Colbert has interviewed nearly all of the above on the show before, and if there was one major element missing from the final Colbert Report, it was an interview. While Jon Stewart has often fumbled the “talk” part of his talk show, Colbert has been remarkably skilled at getting real answers to fake questions. It’s become a reliable bit of late night theater these past nine years: Colbert jogging around in front of the audience to get them to cheer for him, while his guest sits and waits for him to pop by and pretend to be hostile. It’s a shame he couldn’t have done that one last time on his farewell episode.

The night before the finale though, Colbert did interview author and Iraq War veteran Phil Klay, and while talking about Klay’s National Book Award-winning fiction collection Redeployment, Colbert suggested, straight-faced, “You can be more truthful by making things up.” He didn’t wink at the audience or acknowledge the irony. The larger meaning of what he was saying hung in the air for a split-second.

When Colbert takes over for David Letterman on CBS’ Late Show in 2015, he’ll have to find out if he can be truthful by not making things up. Given his skills as an actor and comedian, he’s probably not going to have much of a problem. His fans, however, may find the adjustment difficult. The end of the fictional Colbert means the end of the flashbacks to his early days in local news (when he pined for his true love “Charlene,” mentioned briefly in the finale), and the end to all his alter-egos.
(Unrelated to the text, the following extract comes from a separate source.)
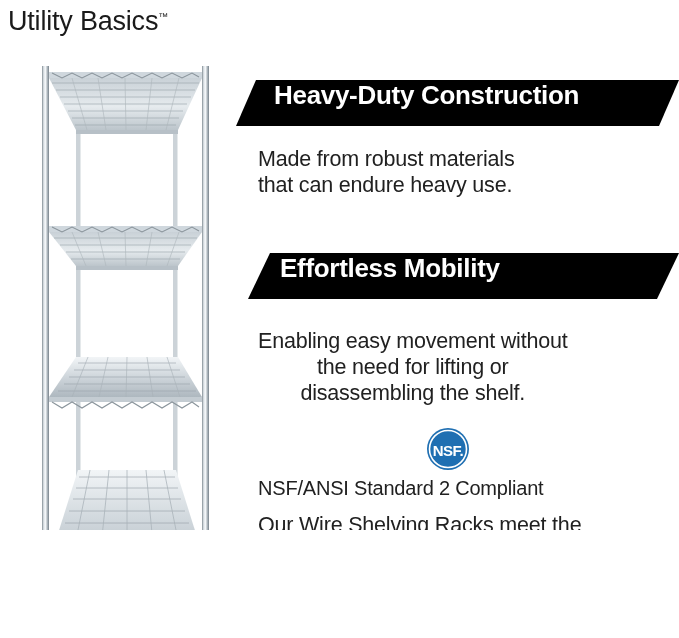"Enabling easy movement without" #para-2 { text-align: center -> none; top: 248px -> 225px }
The Colbert Report has been as cogent a statement about the personality-driven modern media as Broadcast News or The Newsroom, and a big part of that critique has been bound up with all the details about the host’s past and personal life. All the looks back at this Colbert character have been a clever way of pointing out that some of the most trusted names in politics today are little more than escapees from some local radio station’s Morning Zoo. That sharp end of the Report’s main point was mostly missing from its last episode, and will be missed in the months and years to come.
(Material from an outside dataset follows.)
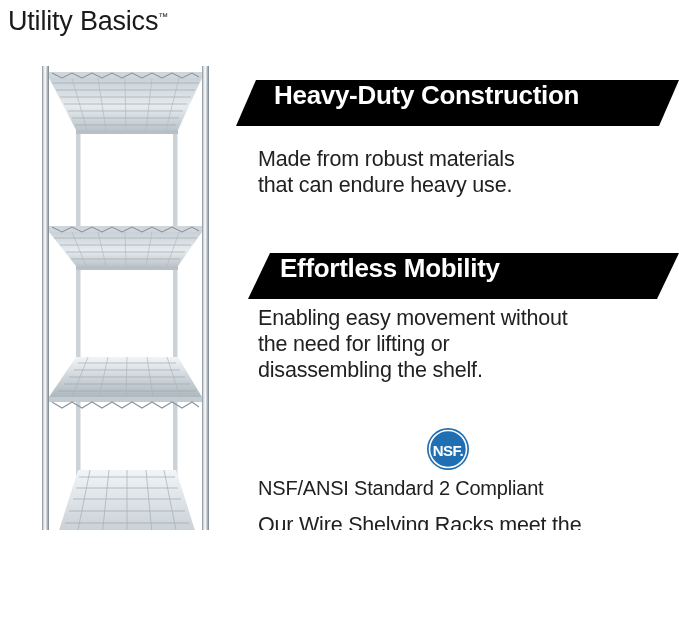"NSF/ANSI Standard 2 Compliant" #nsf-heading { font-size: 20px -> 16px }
Also lacking last night: Any sense of optimism for the world outside the show’s comic universe. Early in the finale, Colbert made a joke about how when The Colbert Report began in 2005, the U.S. was mired in Iraq and arguing about torture, and how nothing much has changed. Back then though, the hour-long block of The Daily Show and The Colbert Report served as a kind of oasis to moderates and leftists who were tearing their hair out over the mainstream press’ unwillingness to push back against the Bush administration’s cockiness and obfuscations. Lately, Stewart and Colbert have been skewering a Democratic president over the same, which has made the shows’ core audience more uncomfortable. In that sense, the last Report was mildly unsatisfying as a conclusion, in that it left so much unresolved.

But as far as closing the book on a piece of make-believe though, the finale was sublime, and as tricky as The Colbert Report has always been. Ever since Colbert announced in April that he’ll be taking over for Letterman, some have wondered whether he can host a show as himself, without the “Stephen Colbert” persona to hide behind. Yet anyone who’s watched The Colbert Report faithfully for all these years knows that it’s been a mix of the phony and the sincere all along. Both Colberts are Catholics, family men, and total nerds. Neither Colbert is pretending to geek out about Star Wars or The Lord of the Rings, or faking being awestruck by a rock ’n’ roll legend, or has tongue in cheek when raising money for teachers or wounded servicemen.

The man behind the desk is a fictional character—a ferocious patriot who exposes the limits of a rigid ideology with every half-thought-out proclamation. But the real Colbert has always been on that stage too. For a character who’s meant to embody the worst of 21st century broadcasting, this Stephen Colbert has been so easy to like—which made it all the harder to watch him fly away.